Provided passage>
┌──

The first iteration of what I call the "comprehensive example" is available on my web site. What the comprehensive example does is take all of the business use cases and puts them into one XBRL instance. The purpose of this is to test the interrelationships between the use cases and to provide something that looks enough like a financial statement so that it seems real, but is not as complex as a real financial statement so is easier to work with.
The comprehensive example puts all the issues of expressing information using an XBRL taxonomy and XBRL instance where you can see them. In its current form, you have to dig a bit because I have not provided a narrative which ties all the pieces together. I have only provided the pieces themselves. But, should one roll up their sleeves and dig in, there is a lot to see and learn.
Here are the key points of this comprehensive example XBRL taxonomy and XBRL instance (all these are detailed on the overview page):
- Use case: This is a visualization of the use caseI am trying to express in XBRL.
- End result: This is the end result I was able to generated to meet the use case. This is what I call a "viewer" or a rendering of the exact same information auto-generated from only the XBRL taxonomy and XBRL instance.
- Metapatterns: The comprehensive example has come full circle. I used to create XBRL taxonomies by keying XBRL syntax into an XBRL application. That is the wrong way to work with XBRL. The right way is to add a business semantics layer above XBRL. This makes generating XBRL easier for business users and it yields higher quality XBRL. The comprehensive example and business use cases proves the metapatterns. The metapatterns were derived from the business use cases and the comprehensive example. Basically, work with metapatterns, not XBRL. Generate the XBRL automatically from the metapatterns.
All the other things support the process of getting from the use case to the end result. The "other things" overcome all of the issues that I have run across. For example, the comprehensive example has 53 different information components. I needed to put them into a sequence. I used an XBRL taxonomy definition linkbase to create an ordering of the components. I call this the "flow" of the business report. You can see that flow expressed here. This is far better than ordering the extended links using numbers in the extended link description. They are not all done yet, but I will have 100% of the computations in the XBRL instance verified (i.e. the data integrity is checked) using business rules. See the results here and here. That is just a taste of what you can see on the overview page if you care to look. Eventually I will create a narrative which connects things together better.
The most important thing the comprehensive example shows me is how to make XBRL work soundly and safely when leveraging XBRLs extensibility. The keys are being explicit, being consistent, and having a sound architecture.
These ideas are not the only way to tame the XBRL beast to get it to effectively and efficiently serve your needs. But, they are the best accumulation of techniques that I could put together based on what I have learned over the years about working with XBRL.
Check back for updates, I am still plunking away at this as time permits.

└──

Problem statement>
According to the XBRL comprehensive example text, how many different information components does the comprehensive example have?

Extracted material>
┌──

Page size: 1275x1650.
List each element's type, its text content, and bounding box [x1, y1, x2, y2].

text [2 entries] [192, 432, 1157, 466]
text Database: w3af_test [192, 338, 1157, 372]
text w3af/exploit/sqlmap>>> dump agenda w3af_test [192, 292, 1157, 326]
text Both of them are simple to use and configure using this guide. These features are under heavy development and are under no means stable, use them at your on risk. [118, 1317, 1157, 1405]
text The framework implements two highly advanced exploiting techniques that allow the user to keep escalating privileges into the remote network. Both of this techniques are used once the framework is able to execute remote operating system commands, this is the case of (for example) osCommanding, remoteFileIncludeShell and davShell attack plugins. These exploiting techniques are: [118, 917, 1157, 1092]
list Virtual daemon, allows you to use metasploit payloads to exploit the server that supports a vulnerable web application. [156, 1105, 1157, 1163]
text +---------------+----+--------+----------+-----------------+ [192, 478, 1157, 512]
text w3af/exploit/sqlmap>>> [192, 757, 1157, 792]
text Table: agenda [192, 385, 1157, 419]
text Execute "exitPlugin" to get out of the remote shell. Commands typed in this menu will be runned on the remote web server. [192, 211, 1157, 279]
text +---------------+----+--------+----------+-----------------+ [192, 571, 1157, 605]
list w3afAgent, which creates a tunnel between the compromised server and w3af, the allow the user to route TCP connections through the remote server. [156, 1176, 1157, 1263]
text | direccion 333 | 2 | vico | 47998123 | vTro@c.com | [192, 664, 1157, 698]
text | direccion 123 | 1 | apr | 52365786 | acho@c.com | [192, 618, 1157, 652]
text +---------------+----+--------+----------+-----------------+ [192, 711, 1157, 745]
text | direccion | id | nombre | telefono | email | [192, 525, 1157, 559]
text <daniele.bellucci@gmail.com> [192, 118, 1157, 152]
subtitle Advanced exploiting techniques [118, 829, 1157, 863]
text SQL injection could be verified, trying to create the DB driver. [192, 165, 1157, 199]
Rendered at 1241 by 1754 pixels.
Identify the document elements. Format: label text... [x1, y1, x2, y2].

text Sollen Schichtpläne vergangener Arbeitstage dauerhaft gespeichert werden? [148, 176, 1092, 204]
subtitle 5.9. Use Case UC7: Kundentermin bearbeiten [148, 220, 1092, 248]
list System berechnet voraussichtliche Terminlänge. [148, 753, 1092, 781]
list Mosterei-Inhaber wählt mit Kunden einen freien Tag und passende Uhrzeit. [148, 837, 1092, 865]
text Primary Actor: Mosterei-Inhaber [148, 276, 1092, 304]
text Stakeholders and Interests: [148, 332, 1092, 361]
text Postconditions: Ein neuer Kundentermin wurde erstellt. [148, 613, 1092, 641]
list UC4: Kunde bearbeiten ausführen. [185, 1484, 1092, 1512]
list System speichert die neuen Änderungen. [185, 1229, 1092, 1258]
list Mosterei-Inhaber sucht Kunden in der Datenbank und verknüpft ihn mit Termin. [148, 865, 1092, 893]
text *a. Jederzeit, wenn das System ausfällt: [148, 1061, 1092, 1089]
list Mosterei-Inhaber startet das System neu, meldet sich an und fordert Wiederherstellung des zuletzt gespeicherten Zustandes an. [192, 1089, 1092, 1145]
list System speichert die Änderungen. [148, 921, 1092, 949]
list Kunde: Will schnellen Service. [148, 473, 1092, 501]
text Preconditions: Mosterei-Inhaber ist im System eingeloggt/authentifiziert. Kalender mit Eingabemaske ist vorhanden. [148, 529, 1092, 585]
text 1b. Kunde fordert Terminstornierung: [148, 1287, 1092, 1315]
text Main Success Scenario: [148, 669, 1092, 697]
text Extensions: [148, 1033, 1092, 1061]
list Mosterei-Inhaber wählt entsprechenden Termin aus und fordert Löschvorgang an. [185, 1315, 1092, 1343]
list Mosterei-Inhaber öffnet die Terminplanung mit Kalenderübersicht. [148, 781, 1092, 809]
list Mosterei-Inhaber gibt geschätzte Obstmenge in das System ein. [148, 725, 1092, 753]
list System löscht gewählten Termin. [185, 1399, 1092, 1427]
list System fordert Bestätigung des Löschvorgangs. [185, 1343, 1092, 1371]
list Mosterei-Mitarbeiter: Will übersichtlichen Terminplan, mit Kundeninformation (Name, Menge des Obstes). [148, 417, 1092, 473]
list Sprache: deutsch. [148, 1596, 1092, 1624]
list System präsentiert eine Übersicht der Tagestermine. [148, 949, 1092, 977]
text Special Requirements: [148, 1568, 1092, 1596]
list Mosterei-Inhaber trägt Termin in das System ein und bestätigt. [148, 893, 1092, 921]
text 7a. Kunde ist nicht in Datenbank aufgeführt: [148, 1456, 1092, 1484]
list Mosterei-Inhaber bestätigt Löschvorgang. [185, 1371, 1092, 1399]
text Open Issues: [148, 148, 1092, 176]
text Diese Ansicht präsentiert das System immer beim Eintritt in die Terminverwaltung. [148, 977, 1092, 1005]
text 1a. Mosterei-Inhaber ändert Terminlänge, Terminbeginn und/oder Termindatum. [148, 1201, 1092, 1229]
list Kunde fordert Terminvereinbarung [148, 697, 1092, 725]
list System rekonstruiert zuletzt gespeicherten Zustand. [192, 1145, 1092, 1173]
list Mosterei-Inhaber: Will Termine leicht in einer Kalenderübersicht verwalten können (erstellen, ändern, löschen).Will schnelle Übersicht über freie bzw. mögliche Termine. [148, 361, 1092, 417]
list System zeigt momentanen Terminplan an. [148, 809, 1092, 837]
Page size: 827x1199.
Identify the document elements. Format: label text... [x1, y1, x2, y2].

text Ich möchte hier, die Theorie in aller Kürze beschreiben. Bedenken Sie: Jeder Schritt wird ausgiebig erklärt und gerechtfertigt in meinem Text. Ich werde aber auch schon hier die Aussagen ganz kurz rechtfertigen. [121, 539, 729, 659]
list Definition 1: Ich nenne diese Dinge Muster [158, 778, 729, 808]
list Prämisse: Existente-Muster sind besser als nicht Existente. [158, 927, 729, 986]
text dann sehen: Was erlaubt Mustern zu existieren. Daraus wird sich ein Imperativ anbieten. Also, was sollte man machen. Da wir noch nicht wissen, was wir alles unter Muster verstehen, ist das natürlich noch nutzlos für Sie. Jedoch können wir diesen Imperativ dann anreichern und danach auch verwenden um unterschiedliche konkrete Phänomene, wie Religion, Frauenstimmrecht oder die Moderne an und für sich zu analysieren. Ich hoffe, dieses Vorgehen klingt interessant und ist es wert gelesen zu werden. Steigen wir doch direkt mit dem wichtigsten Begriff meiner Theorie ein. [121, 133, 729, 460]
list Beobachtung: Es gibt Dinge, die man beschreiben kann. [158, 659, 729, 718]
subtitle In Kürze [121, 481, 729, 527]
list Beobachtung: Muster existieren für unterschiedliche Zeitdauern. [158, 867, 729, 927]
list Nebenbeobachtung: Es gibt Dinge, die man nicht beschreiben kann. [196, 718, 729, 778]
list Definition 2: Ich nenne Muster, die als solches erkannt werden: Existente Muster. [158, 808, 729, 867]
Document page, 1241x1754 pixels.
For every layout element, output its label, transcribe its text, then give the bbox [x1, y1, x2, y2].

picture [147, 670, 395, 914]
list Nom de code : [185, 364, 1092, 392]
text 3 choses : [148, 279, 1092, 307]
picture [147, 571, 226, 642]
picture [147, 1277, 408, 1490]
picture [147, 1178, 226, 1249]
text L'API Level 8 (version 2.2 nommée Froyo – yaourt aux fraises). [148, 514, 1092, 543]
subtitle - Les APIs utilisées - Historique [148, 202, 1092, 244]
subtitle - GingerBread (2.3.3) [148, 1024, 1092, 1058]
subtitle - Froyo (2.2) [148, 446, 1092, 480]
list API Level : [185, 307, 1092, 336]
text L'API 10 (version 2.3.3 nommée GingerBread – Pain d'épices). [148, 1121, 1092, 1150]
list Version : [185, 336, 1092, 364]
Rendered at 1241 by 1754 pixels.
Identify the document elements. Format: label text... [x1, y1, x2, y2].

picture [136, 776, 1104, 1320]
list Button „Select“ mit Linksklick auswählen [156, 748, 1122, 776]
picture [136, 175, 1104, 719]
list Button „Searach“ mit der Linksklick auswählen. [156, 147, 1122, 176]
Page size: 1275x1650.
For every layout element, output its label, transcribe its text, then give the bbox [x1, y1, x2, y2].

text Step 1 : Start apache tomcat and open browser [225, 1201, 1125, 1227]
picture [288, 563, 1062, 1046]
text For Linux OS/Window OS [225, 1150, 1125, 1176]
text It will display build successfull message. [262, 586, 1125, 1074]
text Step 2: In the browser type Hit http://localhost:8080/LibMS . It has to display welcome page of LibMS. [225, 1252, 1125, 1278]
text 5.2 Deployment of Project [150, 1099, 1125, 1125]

└──

Answer>
53